Ubuntu 20.04 Installation

If you are not able to install some of the SDK packages, on Ubuntu 20.04, and are seeing a message similar to the following:

Err:10 https://packages.xilinx.com/artifactory/debian-packages focal/main amd64 amd-ama-core amd64 1.2.0-2408071645
403  Forbidden [IP: xxx.xxx.xxx.xxx 443]

This is due to a known bug in apt version of Ubuntu 20.04 release.

Workaround: Update your apt version using ppa:gpxbv/apt-urlfix PPA, by following the instructions noted below:

  1. sudo apt install software-properties-common

  2. sudo add-apt-repository ppa:gpxbv/apt-urlfix

  3. sudo apt install apt apt-utils

  4. Proceed with the SDK installation

Fedora Kernel Upgrade

During SDK installation, Fedora may attempt to update to an unsupported kernel, which could lead to a failed or an unstable installation.

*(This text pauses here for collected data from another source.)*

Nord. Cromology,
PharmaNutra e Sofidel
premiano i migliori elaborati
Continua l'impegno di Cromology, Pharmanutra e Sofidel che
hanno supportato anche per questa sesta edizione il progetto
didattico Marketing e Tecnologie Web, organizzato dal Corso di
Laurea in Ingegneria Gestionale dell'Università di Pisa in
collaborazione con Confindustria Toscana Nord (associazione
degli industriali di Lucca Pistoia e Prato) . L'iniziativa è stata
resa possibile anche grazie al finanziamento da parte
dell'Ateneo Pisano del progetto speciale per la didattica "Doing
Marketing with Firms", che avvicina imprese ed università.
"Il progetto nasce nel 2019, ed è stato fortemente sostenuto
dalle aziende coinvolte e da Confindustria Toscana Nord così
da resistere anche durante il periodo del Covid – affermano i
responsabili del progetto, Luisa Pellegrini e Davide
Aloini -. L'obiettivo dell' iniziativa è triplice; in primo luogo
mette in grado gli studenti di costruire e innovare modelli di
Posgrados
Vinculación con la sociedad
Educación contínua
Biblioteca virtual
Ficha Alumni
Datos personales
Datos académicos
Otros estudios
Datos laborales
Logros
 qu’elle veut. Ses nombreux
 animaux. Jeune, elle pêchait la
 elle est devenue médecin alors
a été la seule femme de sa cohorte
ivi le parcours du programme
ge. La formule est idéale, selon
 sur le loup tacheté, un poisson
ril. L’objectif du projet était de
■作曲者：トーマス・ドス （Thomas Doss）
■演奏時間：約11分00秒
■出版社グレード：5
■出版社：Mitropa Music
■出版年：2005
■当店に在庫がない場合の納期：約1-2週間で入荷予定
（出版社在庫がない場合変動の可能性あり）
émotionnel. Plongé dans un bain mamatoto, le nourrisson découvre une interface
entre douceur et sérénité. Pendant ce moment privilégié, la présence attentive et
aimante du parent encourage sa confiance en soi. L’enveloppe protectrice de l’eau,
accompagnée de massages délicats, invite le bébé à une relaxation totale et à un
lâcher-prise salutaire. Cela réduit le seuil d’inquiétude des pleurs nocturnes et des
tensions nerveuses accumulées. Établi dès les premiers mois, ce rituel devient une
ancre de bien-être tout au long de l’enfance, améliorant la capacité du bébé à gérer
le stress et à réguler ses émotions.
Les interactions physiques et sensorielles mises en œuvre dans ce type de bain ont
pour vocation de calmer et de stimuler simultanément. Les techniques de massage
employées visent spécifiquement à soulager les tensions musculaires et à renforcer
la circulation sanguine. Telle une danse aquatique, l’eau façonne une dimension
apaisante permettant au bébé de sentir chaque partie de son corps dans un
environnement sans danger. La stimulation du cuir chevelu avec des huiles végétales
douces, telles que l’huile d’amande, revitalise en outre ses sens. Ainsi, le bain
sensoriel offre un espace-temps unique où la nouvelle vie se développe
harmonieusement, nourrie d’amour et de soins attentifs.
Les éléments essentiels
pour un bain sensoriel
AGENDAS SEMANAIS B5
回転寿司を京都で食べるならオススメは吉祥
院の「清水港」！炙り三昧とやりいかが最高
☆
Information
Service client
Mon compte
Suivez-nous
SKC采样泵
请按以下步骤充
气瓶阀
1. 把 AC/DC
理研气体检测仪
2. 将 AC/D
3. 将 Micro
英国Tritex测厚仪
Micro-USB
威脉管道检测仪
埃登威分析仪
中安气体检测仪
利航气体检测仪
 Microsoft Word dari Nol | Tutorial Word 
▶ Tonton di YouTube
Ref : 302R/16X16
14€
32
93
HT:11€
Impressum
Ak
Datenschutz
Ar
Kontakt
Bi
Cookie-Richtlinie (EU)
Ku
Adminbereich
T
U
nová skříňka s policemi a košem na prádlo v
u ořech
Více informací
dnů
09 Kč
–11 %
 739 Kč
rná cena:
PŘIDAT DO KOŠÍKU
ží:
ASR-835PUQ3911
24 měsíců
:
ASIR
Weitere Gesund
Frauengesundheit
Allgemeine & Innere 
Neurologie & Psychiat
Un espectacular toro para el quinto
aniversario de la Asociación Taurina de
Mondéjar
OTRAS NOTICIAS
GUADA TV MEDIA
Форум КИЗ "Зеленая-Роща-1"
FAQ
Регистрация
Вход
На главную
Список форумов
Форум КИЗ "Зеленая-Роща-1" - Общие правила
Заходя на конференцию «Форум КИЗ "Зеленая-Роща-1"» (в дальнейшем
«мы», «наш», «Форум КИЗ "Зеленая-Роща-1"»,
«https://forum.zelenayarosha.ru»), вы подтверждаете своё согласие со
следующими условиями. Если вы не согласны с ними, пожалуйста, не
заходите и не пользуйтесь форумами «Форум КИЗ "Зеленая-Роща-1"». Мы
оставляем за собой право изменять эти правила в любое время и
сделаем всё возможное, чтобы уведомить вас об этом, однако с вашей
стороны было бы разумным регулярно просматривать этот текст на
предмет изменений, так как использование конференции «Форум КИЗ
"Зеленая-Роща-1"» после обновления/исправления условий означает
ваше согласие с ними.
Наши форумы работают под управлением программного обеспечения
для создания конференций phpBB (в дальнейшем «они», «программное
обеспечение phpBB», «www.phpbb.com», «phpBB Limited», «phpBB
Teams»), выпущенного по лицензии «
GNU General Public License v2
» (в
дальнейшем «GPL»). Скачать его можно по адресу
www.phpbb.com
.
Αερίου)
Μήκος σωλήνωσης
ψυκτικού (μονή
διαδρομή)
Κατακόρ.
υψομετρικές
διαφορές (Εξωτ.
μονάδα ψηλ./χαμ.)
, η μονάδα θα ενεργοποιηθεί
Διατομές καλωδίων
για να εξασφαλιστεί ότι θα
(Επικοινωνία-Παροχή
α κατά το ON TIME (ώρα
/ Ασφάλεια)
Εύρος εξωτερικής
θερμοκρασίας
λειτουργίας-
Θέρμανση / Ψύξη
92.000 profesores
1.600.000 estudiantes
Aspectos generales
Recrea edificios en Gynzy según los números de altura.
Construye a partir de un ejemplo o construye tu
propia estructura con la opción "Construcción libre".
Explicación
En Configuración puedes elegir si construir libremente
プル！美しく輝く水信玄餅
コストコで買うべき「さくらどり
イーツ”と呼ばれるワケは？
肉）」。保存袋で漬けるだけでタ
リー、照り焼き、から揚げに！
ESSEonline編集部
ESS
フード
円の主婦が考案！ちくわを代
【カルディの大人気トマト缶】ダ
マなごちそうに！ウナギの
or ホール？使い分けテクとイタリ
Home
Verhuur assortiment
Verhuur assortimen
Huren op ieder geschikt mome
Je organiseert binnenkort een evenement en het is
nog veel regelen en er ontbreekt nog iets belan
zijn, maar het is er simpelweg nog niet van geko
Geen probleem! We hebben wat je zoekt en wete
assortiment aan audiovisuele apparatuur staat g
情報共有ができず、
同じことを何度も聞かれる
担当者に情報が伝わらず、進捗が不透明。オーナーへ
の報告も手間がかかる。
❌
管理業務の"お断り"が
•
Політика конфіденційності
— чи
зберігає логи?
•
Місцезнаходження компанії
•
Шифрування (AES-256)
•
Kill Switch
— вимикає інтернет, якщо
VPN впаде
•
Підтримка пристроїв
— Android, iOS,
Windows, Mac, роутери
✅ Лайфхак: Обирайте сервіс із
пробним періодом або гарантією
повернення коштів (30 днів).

Workaround: Add --exclude=kernel* to /etc/dnf/dnf.conf file to prevent unwanted kernel upgrades.

Newly Added Card

If after adding a new card to an existing chassis, dmesg messages similar to the following are observed:

[ 1062.737171] ama_transcoderx 0000:XX:00.0 hwm: zsp boot mode: debug.
[ 1062.737179] ama_transcoderx 0000:XX:00.0 hwm: zsp boot mode abnormal [debug mode].

, the newly added card should be flashed and a cold reboot is required.

Workaround: Use mamgmt to flash the card, and perform a cold reboot.